WHAT THIS TASK INVOLVES: For the entries below, report the number of lines containing "each", without any other content.

DATA FOR PROCESSING:
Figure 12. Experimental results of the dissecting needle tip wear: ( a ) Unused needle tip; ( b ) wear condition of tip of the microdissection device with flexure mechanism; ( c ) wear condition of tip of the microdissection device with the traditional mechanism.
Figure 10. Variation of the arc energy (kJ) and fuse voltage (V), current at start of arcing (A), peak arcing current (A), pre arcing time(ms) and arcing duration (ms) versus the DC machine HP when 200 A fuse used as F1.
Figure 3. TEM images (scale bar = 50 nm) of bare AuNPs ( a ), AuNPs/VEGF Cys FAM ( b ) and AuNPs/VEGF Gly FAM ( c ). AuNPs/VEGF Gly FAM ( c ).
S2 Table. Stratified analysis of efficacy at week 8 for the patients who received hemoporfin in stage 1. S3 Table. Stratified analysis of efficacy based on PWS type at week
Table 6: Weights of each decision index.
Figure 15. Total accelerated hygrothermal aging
--
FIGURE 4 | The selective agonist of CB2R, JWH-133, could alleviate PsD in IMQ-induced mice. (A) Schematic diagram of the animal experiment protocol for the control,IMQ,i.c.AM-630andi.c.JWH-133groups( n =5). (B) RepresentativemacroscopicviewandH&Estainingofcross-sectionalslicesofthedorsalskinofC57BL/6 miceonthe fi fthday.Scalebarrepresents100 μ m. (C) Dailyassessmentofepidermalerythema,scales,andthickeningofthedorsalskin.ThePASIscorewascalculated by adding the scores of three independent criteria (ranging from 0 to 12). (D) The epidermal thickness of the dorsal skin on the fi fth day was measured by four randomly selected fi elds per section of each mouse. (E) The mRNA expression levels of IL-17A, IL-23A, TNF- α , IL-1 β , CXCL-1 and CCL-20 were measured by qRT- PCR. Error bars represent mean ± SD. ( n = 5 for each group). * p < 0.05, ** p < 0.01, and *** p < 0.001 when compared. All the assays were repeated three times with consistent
==
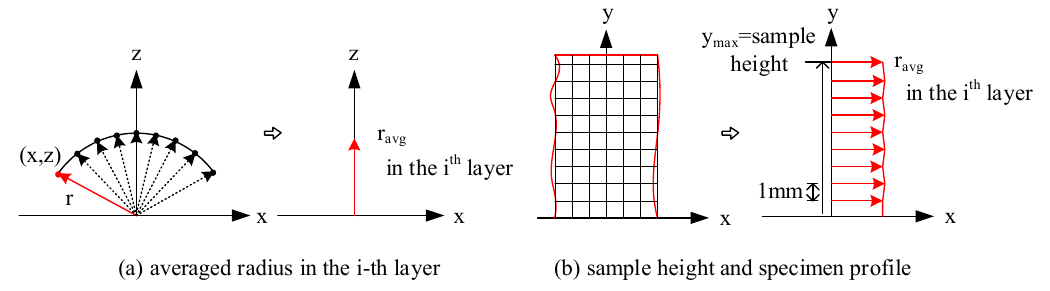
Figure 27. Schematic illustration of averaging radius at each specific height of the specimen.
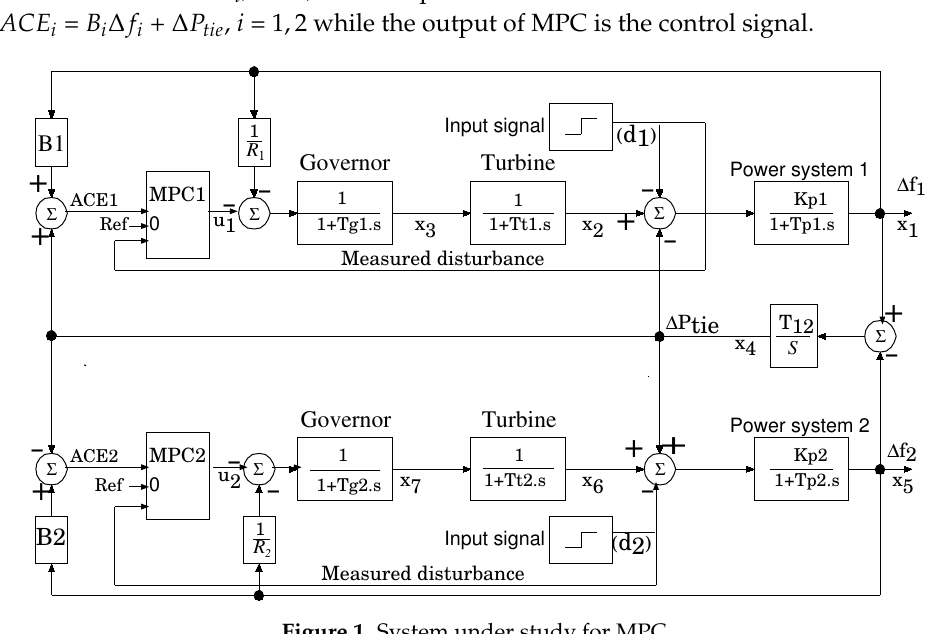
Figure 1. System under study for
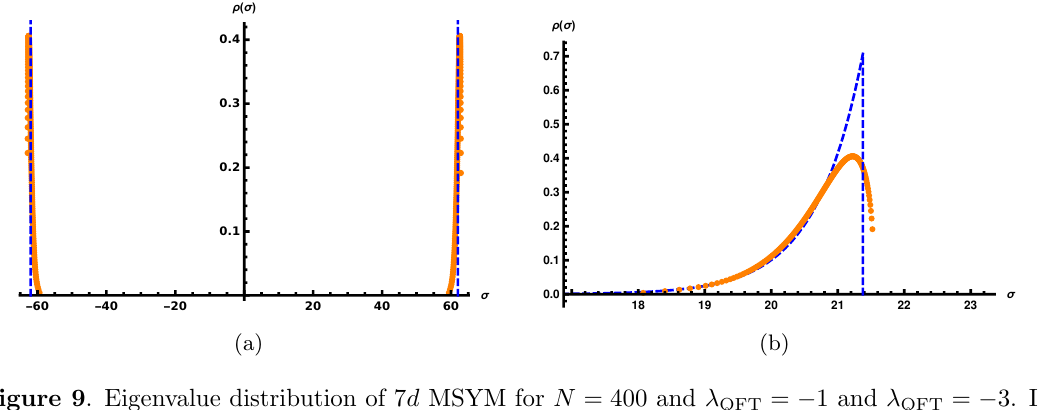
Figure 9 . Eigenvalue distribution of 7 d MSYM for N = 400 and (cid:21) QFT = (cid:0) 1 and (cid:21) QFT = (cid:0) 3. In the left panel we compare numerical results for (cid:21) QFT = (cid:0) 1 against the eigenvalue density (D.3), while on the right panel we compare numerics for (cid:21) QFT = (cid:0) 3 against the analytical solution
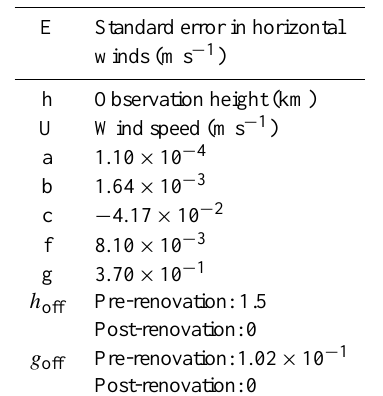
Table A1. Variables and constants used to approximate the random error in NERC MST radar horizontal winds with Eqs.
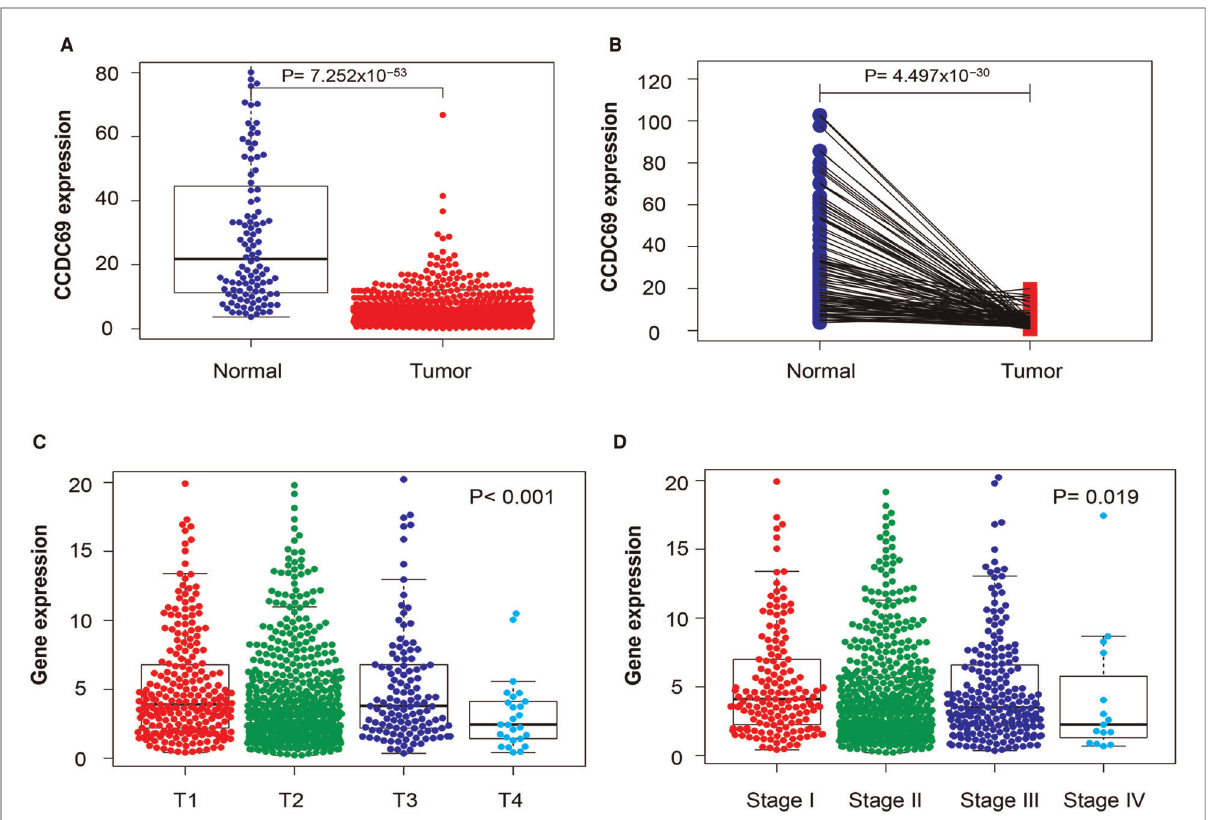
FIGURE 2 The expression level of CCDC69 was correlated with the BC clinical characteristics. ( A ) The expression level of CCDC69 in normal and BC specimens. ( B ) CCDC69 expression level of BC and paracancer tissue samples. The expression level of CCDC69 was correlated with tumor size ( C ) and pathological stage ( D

SOLUTION: 3